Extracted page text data
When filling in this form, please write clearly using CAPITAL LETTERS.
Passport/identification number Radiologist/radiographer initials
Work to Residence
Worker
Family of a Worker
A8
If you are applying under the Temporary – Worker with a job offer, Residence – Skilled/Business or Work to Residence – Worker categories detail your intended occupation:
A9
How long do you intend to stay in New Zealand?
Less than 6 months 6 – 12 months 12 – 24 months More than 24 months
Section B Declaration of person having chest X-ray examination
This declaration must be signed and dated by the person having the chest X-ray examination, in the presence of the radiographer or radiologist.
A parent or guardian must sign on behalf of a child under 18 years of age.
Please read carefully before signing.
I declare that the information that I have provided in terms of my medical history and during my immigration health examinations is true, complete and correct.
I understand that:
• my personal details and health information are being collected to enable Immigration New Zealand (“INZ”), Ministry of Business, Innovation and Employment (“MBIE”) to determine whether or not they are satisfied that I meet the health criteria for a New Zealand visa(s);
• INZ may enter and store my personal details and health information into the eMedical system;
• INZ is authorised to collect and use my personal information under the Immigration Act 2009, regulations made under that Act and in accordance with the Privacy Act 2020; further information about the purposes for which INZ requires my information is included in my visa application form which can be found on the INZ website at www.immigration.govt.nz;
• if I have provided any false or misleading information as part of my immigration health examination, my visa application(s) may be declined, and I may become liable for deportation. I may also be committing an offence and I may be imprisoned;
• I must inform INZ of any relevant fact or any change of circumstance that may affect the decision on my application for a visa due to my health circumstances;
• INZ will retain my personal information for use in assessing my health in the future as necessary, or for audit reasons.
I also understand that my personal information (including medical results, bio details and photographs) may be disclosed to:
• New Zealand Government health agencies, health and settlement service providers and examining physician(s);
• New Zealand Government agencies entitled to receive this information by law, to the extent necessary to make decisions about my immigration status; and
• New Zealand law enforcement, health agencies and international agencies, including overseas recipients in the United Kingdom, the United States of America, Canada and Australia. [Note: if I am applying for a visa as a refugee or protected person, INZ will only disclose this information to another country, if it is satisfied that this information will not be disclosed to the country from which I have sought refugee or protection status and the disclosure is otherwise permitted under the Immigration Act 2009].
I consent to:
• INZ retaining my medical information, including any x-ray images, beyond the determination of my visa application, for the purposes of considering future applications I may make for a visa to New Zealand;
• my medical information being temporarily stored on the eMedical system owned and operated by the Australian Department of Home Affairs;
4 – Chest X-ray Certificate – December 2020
--
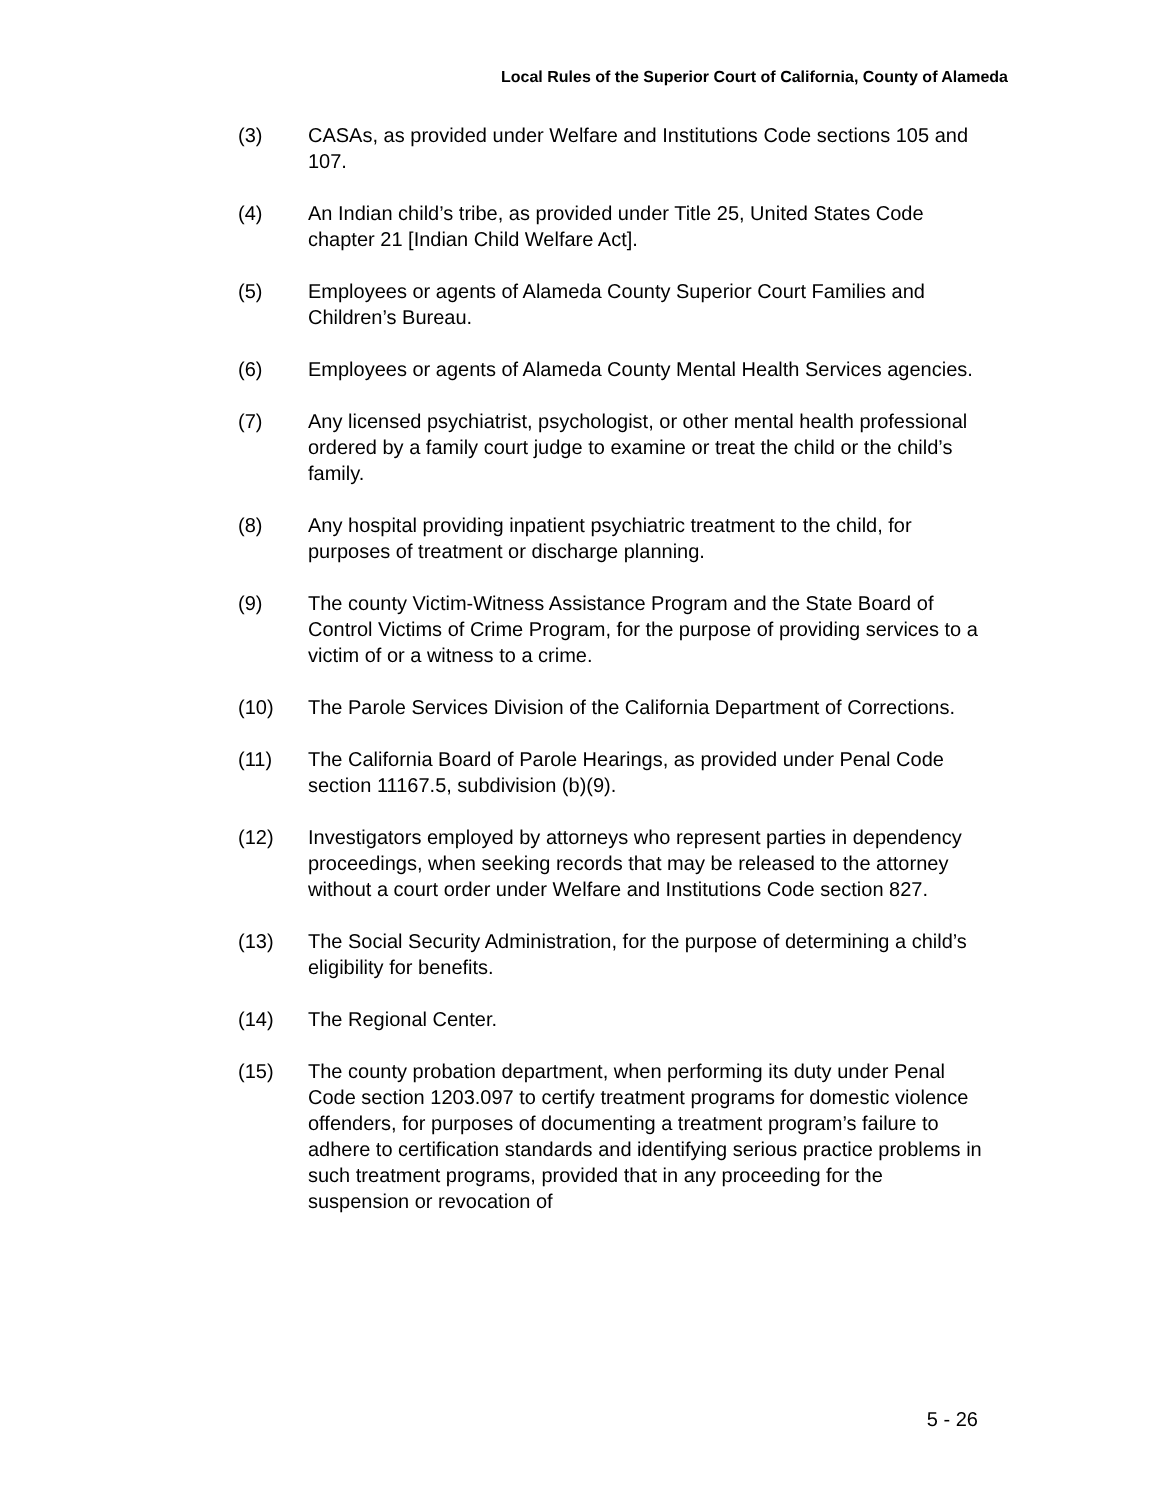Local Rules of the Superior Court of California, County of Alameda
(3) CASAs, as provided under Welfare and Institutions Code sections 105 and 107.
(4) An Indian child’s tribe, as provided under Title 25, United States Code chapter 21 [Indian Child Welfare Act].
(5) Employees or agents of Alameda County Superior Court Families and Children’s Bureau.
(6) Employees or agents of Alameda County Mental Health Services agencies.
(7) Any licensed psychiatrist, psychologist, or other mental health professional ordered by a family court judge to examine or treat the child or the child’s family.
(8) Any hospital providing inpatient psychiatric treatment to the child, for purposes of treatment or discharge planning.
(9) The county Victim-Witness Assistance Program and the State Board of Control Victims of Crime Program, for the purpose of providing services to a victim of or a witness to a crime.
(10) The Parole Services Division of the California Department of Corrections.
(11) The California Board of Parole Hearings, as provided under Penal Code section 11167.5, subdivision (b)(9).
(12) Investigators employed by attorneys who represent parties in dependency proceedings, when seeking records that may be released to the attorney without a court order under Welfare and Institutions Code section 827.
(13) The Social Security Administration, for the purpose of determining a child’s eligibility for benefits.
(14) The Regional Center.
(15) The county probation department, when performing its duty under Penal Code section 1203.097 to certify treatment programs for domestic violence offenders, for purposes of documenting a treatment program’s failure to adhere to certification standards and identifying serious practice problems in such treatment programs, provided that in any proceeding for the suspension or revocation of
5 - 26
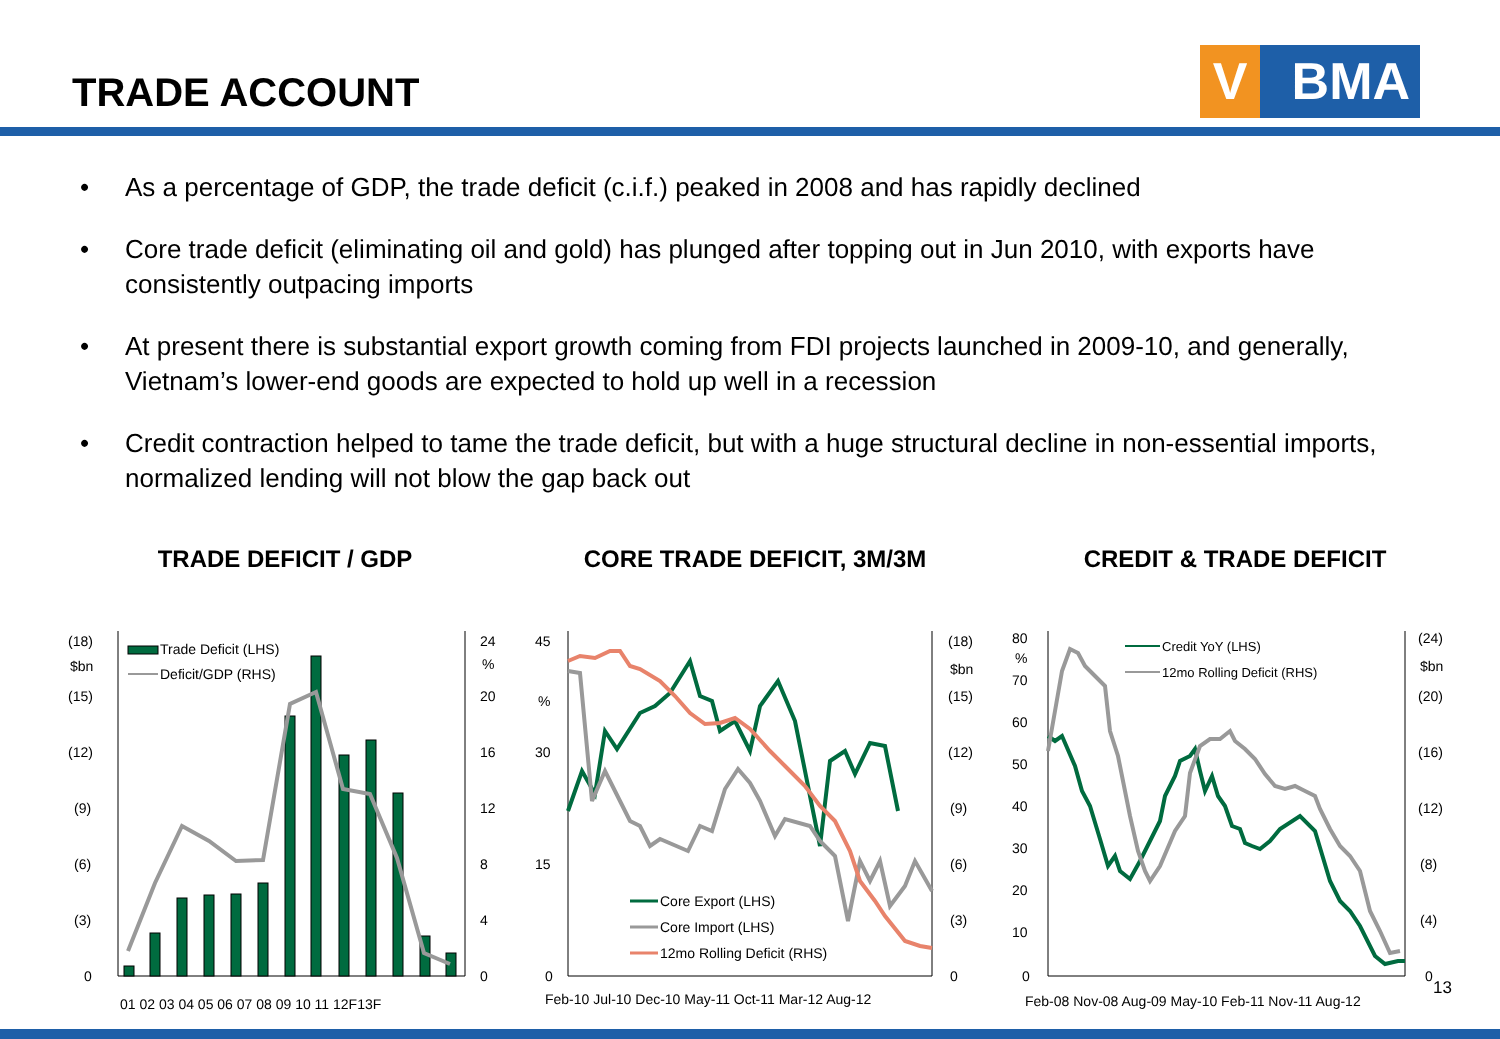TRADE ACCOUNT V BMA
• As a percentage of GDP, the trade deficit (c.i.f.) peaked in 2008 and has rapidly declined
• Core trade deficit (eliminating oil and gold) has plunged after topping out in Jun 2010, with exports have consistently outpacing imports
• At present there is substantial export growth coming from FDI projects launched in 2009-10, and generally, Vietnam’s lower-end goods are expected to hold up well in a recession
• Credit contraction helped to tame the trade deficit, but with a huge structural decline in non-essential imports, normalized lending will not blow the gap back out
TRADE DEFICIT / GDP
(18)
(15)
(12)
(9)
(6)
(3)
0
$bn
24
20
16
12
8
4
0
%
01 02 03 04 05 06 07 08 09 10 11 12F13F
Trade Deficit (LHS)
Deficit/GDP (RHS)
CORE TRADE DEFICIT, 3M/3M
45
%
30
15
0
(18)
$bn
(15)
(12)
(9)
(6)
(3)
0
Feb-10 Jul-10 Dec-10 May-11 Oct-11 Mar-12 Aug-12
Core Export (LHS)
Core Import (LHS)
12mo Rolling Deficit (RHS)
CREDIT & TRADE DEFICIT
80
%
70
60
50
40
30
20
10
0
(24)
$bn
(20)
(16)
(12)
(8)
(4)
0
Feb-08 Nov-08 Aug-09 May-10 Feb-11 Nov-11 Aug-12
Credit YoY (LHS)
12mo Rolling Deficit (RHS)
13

Task directions
Of the lines in the data, report each one containing the string "future".

Output for this exercise
• INZ will retain my personal information for use in assessing my health in the future as necessary, or for audit reasons.
• INZ retaining my medical information, including any x-ray images, beyond the determination of my visa application, for the purposes of considering future applications I may make for a visa to New Zealand;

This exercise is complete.